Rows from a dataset
____
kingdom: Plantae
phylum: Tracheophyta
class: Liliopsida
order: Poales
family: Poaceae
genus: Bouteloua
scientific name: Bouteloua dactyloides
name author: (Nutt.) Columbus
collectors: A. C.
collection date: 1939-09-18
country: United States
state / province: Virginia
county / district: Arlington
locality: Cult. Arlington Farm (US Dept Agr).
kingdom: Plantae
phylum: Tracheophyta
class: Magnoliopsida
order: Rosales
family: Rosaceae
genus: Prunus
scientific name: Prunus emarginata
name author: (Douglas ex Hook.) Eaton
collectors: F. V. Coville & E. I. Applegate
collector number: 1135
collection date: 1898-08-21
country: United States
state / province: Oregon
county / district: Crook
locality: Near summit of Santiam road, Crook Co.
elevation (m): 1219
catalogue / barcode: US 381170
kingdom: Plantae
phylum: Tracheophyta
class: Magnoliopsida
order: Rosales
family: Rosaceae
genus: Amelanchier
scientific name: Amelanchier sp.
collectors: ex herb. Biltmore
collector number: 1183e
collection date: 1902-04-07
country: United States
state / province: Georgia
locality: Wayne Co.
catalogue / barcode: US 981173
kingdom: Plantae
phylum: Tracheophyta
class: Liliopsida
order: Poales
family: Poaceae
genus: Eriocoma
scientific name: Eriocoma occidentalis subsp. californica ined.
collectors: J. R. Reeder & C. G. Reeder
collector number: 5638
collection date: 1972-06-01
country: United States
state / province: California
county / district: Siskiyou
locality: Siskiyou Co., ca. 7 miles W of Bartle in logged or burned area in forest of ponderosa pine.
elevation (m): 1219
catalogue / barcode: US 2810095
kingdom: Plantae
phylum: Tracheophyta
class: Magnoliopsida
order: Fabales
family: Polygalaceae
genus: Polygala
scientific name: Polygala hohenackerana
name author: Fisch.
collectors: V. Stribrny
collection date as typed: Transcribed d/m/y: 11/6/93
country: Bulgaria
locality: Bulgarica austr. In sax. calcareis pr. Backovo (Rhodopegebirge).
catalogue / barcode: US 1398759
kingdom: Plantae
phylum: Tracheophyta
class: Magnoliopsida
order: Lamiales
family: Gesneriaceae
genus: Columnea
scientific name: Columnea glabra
____
Set task:
Render all of the data above as one numbered list, leaving out any blank lines.

Answer to the task:
1. kingdom: Plantae
2. phylum: Tracheophyta
3. class: Liliopsida
4. order: Poales
5. family: Poaceae
6. genus: Bouteloua
7. scientific name: Bouteloua dactyloides
8. name author: (Nutt.) Columbus
9. collectors: A. C.
10. collection date: 1939-09-18
11. country: United States
12. state / province: Virginia
13. county / district: Arlington
14. locality: Cult. Arlington Farm (US Dept Agr).
15. kingdom: Plantae
16. phylum: Tracheophyta
17. class: Magnoliopsida
18. order: Rosales
19. family: Rosaceae
20. genus: Prunus
21. scientific name: Prunus emarginata
22. name author: (Douglas ex Hook.) Eaton
23. collectors: F. V. Coville & E. I. Applegate
24. collector number: 1135
25. collection date: 1898-08-21
26. country: United States
27. state / province: Oregon
28. county / district: Crook
29. locality: Near summit of Santiam road, Crook Co.
30. elevation (m): 1219
31. catalogue / barcode: US 381170
32. kingdom: Plantae
33. phylum: Tracheophyta
34. class: Magnoliopsida
35. order: Rosales
36. family: Rosaceae
37. genus: Amelanchier
38. scientific name: Amelanchier sp.
39. collectors: ex herb. Biltmore
40. collector number: 1183e
41. collection date: 1902-04-07
42. country: United States
43. state / province: Georgia
44. locality: Wayne Co.
45. catalogue / barcode: US 981173
46. kingdom: Plantae
47. phylum: Tracheophyta
48. class: Liliopsida
49. order: Poales
50. family: Poaceae
51. genus: Eriocoma
52. scientific name: Eriocoma occidentalis subsp. californica ined.
53. collectors: J. R. Reeder & C. G. Reeder
54. collector number: 5638
55. collection date: 1972-06-01
56. country: United States
57. state / province: California
58. county / district: Siskiyou
59. locality: Siskiyou Co., ca. 7 miles W of Bartle in logged or burned area in forest of ponderosa pine.
60. elevation (m): 1219
61. catalogue / barcode: US 2810095
62. kingdom: Plantae
63. phylum: Tracheophyta
64. class: Magnoliopsida
65. order: Fabales
66. family: Polygalaceae
67. genus: Polygala
68. scientific name: Polygala hohenackerana
69. name author: Fisch.
70. collectors: V. Stribrny
71. collection date as typed: Transcribed d/m/y: 11/6/93
72. country: Bulgaria
73. locality: Bulgarica austr. In sax. calcareis pr. Backovo (Rhodopegebirge).
74. catalogue / barcode: US 1398759
75. kingdom: Plantae
76. phylum: Tracheophyta
77. class: Magnoliopsida
78. order: Lamiales
79. family: Gesneriaceae
80. genus: Columnea
81. scientific name: Columnea glabra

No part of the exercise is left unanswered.